キャンプで体験・7年ごとに出現する幻の池
=怪談CLUB 其の四=
今回は幻の池。
幻の池と言えば、多くが伝説の類だと思われがちですが・・・実は今からお話しする池はその存在が公的にも確認されています。しかしこの池は実に奇妙。“遠州の七不思議”のひとつに数えられていて、7年おきに出現して数日の後には忽然と姿を消すと云われています。
場所は亀ノ甲山の中腹付近、池の平と呼ばれる場所。
この池、僕も一目見たさに何度か足を運びはしましたが・・・残念ながら、ただ暗い杉林がざわざわ、ざわざわ・・・と、梢を不気味に揺らすばかりでした・・・
幻の池にはいくつもの言い伝えがあり、ある伝説に曰く・・・浜岡町は桜ヶ丘の竜神様が諏訪湖に向かう途中、池の平で休憩するために池が出現する、という話。

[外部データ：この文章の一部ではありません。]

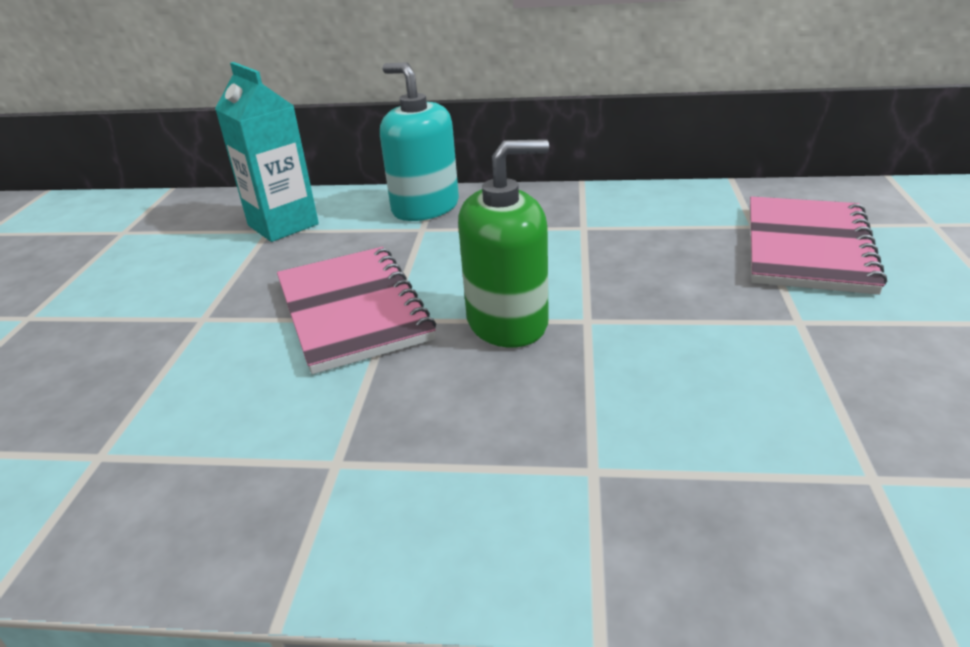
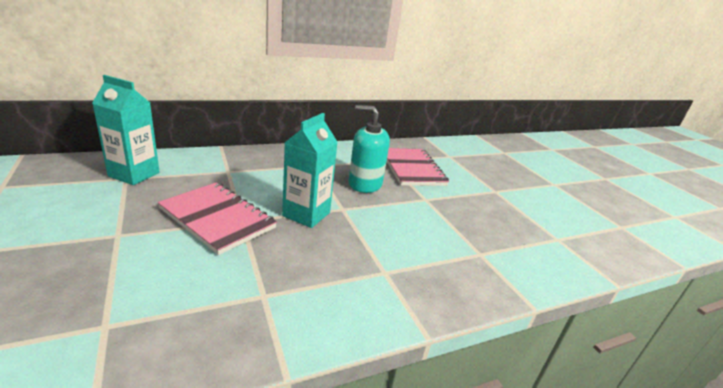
camera: 35 degrees left, 5 degrees down
(425, 208) = (222, 160): turquoise soap dispenser -> turquoise soap dispenser (365, 184)
(507, 322) = (306, 214): green soap dispenser -> turquoise carton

またある伝説に曰く、戦国時代この地を領していた奥山家へ、敵する遠山家より政略結婚で嫁いだ“おくわ御前”。しかし遠山家が“おくわ”の嫁いだ奥山家に攻め込んだ。夫は落城寸前に「我が子ともども必ずや逃げ延びよ」と“おくわ”と子供らを城から逃す。しかし夫の言葉も虚しく、逃げる途中で水窪川の淵にかわいいわが子ひとりを奪われてしまった。
おくわ御前は、残るひとりの手を引きながら必死に逃げ惑い池の平にたどり着く。が、おくわと子供は遠山家の武者に追いつかれ、母子ともに一刀の元に斬り殺されてしまった。以来、この池の平には“おくわの無念の涙”がたまるのだという話。
さて、近年まで、これら伝説は伝説として伝えられていましたが、なんと昭和29年のこと。
地元の森林組合の方が枝打ちに入っていた折。遠くのほうから“カーン・・・カーン”という奇妙な物音がする。なんだろう、と見に行って見ると、池の平は美しい水をなみなみとたたえていたのだと。これが、それまで伝説として言い伝わった話が真実だった、と証明された瞬間でした。
池の大きさは、南北100メートル、東西40メートルの楕円形。池の周囲は200メートル。水深は深い場所で3メートル。水は清冽で美しく、木漏れ日が差せば底の落ち葉まで綺麗に映し出すほど。
普段はこのように暗い林がざわざわと風に揺れているばかり・・・
忽然と一夜にして姿を現した幻の池。二メートル下の落ち葉まで綺麗に見えるほどの美しさ。この写真はコンテスト出品作品ですが、じっと眺めていたら・・・画像の中ほどに、池面を見て佇む武士らしき姿を見つけてしまいました。
©美しい日本の村 景観コンテスト
地元産業課の話では、地盤は岩盤のため雨水は流れてしまい留まらない。地下水も標高が高いため湧かない。おまけに、この付近、周囲には沢などの水気は全くなし、とくる。さらに草の保水力説なんていう説もありましたが、平成10年は冬枯れの10月に出現したことで、この説も却下。
つまり・・・水が湧き出す根拠がなにひとつない、ということです。
なぜ膨大な量の水が、ある日忽然と出現するのか・・・どう調査しても皆目理由がわからない。わかっていることといえば“7年に一度、忽然と姿を現し、10日間ほどで消えてしまう”ということのみ・・・実に不思議な話です。
【幻の池出現データ】
昭和29年
昭和36年
昭和43年
昭和50年8月26日
昭和57年8月11日
平成1年9月8日
平成8年(カメラ設置のため水出現せず)
平成9年(カメラ撤去)
平成10年10月2日 ~10日
役場では、池出現の瞬間をカメラに収めようと、録画装置を設置したことがありました。しかし、その時は予定を過ぎても一向に池が現れない。そしてとうとうカメラを撤去したのですが、それを待っていたかのように、忽然と池が出現。まるで、カメラや観察者があると、それを察するかのような不気味さです。
この後の記録は調べていませんが、平成17年は出現したのかどうか。以来、話が洩れ聞こえてこないところを見ると、池はまだ姿を見せてはいない様子。
カメラ設置で周期がずれ込んだのであれば幻の池が現れるのは、もしかしたら今年の8月あたり・・・不思議な物音とともに忽然と姿を見せる可能性があります。はたして池の水の正体は“おくわ御前の涙”はたまた“竜神様”なのか。
今年の夏は、ぜひ遠州にキャンプして、幻の池をその目で確かめる、なんていうのはどうでしょう。